Die Krankheit des 21. Jahrhunderts und ihr Trost
Warnung: Das ist ein sehr persönlicher Artikel. Lies ihn nicht, wenn du derzeit keine Aufnahmefähigkeit für Trauer, Pessimismus und Angst hast!Ästhetik für ein Leben in Enttäuschung und Trauer |
Jede Minute verschwinden etwa 30 Fußballfelder Regenwalds auf der Erde. Jede Minute! 30! "Weltweit verlieren wir derzeit rund drei Mal das verbleibende Gletschervolumen der europäischen Alpen. Und das jedes Jahr." (Michael Zemp, ETH Zürich) Die für artenreiche und damit gesunde Meere unverzichtbaren Korallenriffe gehen großflächig an den steigenden Wassertemperaturen kaputt; Unterwasserwüsten breiten sich aus. Und allein während meiner Lebenszeit bisher verschwand mehr als die Hälfte (!) aller wildlebenden Säugetierarten für immer von unserem Planeten. Das Schlimmste: All das sind sich gegenseitig verstärkende Zustände, Teufelskreise wie beispielsweise jener, dass immer weniger Regenwald eben auch immer weniger Luft kühlt oder der, dass weniger Eis an den Polen die Athmosphäre zusätzlich aufheizt und so das Eis noch schneller schmilzt. Mit anderen Worten: Wer heute noch hofft, dass wir diese Entwicklungen wieder in den Griff bekommen, muss komplett irre sein. Die Veränderung beschleunigt sich dramatisch.
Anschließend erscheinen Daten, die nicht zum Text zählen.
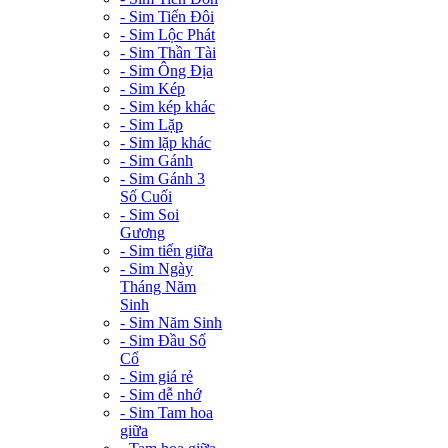
- Sim Tiến Đôi
- Sim Lộc Phát
- Sim Thần Tài
- Sim Ông Địa
- Sim Kép
- Sim kép khác
- Sim Lặp
- Sim lặp khác
- Sim Gánh
- Sim Gánh 3
Số Cuối
- Sim Soi
Gương
- Sim tiến giữa
- Sim Ngày
Tháng Năm
Sinh
- Sim Năm Sinh
- Sim Đầu Số
Cổ
- Sim giá rẻ
- Sim dễ nhớ
- Sim Tam hoa
giữa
In den letzten Monaten macht mir das zunehmend zu schaffen. Ich kann kaum noch Dokumentationen sehen, weil keine Natur-Doku mehr ohne Hinweis auf die alarmierende Verschlechterung der Situation auskommt. Ich kann den sonnig-warmen Frühling kaum noch genießen, seitdem ich sehe, wie hier in Ostdeutschland die Wälder vertrocknen und von Schädlingen zerfressen werden. Ich empfinde eine enorme Trauer, seitdem ich meinem Sohn die Bäche in Berlin Buch zeigen wollte, an denen ich in meiner Kindheit Stichlinge und Frösche fing. Heute ist zum Beispiel der Bach hinter meiner damaligen Schule nicht einmal mehr ein Rinnsal – es ist eine mit Plastikflaschen gefüllte Furche im ausgetrockneten Boden. Ich schlafe schlecht, weil das an mir nagt. Ich bekomme Panikattacken, wenn ich daran denke, was ich meinem Sohn hinterlasse. Ich könnte heulen, wenn ich an die verdreckte und vertrocknete Umwelt denke, in der ich vor gar nicht langer Zeit noch die erfrischende grüne Kühle und Stille fand, die meine Psyche so dringend benötigt. Ich habe Angst vor dem Kippen unserer Gesellschaften als Folge der Zerstörung unserer Lebensgrundlagen. Was ist los mit mir, dass mir das persönlich so nahe geht?